The feature also attempts to detect audio tones, or beeps that are commonly used on voicemail systems. If detected, an event is sent via the actionHookf to the webapp.

Determining when to leave a voicemail

For an application that wishes to leave a message on a voicemail system, it is necessary to know when the voicemail greeting has completed and the voicemail system is now ready to record the message. If the feature determines that the remote party is a machine, it will continue listening to the greeting until it completes and then send an event via the actionHook to the application. This can be used as a cue to let the application know that it is time to start leaving the message.

Events

The payload that is included in the actionHook will always contain a type property describing the event type. Some event types may also include additional properties. These are described in the table below.
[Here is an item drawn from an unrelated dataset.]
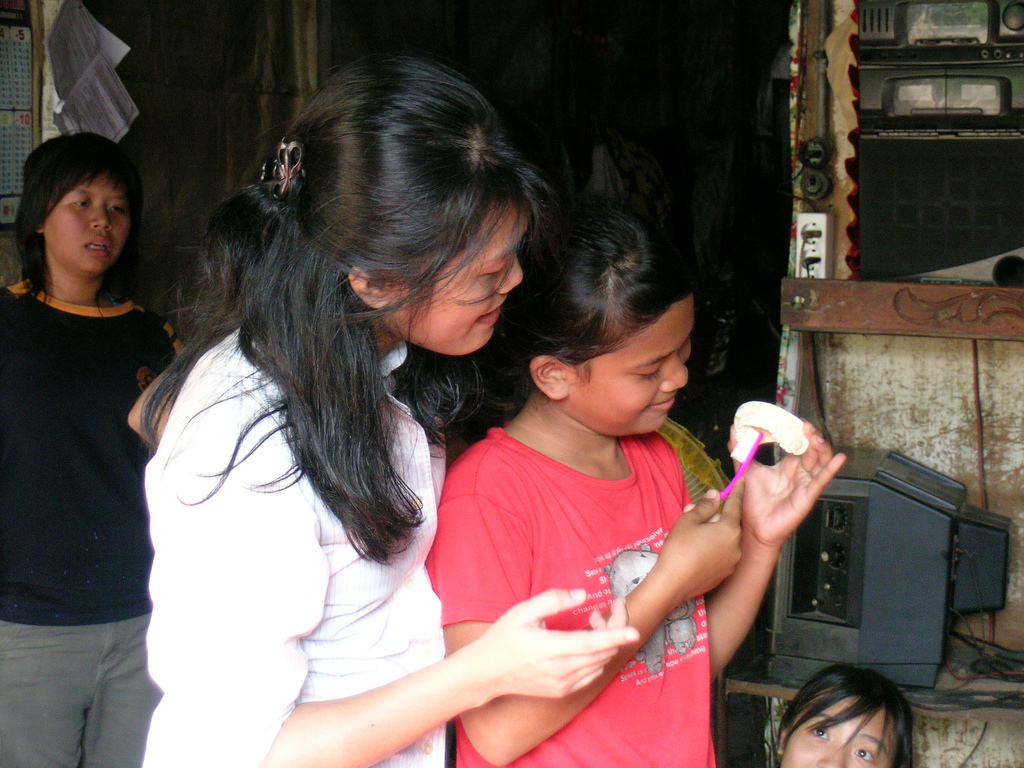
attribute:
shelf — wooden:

type meaning additional properties
amd_human_detected a human is speaking {reason, greeting, language}
reason is 'short greeting',
greeting is the recognized greeting and
language is the recognized language
amd_machine_detected a machine is speaking {reason, hint, transcript, language}
reason is 'hint' or 'long greeting',
hint is the recognized hint
transcript is the recognized greeting and
language is the recognized language
amd_no_speech_detected no speech was detected none
amd_decision_timeout no decision was able to be made in the time given none
amd_machine_stopped_speaking machine has completed the greeting none
amd_tone_detected a beep was detected none
amd_error an error has occurred error - an error message
amd_stopped answering machine detection was stopped none

It is possible to receive more than one event for a single call. For instance, a possible sequence of events on a call to an answering machine is:

  1. amd_machine_detected, then
  2. amd_tone_detected, then
  3. amd_machine_stopped_speaking
Configuration

The full set of configuration parameters is shown below.
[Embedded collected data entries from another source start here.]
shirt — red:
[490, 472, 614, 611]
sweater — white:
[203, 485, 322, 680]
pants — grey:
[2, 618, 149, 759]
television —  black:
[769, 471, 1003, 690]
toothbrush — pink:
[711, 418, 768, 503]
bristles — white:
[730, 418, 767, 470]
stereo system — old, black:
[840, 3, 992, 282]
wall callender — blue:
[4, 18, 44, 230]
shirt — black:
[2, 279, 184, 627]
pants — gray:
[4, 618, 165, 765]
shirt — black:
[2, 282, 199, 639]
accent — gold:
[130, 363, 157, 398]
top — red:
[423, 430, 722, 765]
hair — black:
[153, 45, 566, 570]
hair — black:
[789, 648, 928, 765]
property meaning required?
actionHook webhook to send amd events yes
thresholdWordCount number of spoken words in a greeting that result in an amd_machine_detected result no, default=9
recognizer speech recognition parameters, used as per gather and transcribe no, default=app defaults
timers object containing various timeouts no
timers.noSpeechTimeoutMs time in milliseconds to wait for speech before returning amd_no_speech_detected no, default=5000
timers.decisionTimeoutMs time in milliseconds to wait before returning amd_decision_timeout no, default=15000
timers.toneTimeoutMs time in milliseconds to wait to hear a tone no, default=20000
timers.greetingCompletionTimeoutMs silence in milliseconds to wait for during greeting before returning amd_machine_stopped_speaking no, default=2000
Voicemail phrases

If desired, a JSON file of voicemail phrases, organized by language as shown above can be supplied. If provided, the environment variable VMD_HINTS_FILE should point to the file path to this file.

Answering machine detection on inbound calls

Answering machine detection can also be performed on an inbound leg by adding an amd property to a config verb. While it is less common to need to do answering machine detection on an inbound leg, this can be useful when jambonz is behind a dialer that has placed the outbound call and then connected it to jambonz by sending an INVITE to jambonz.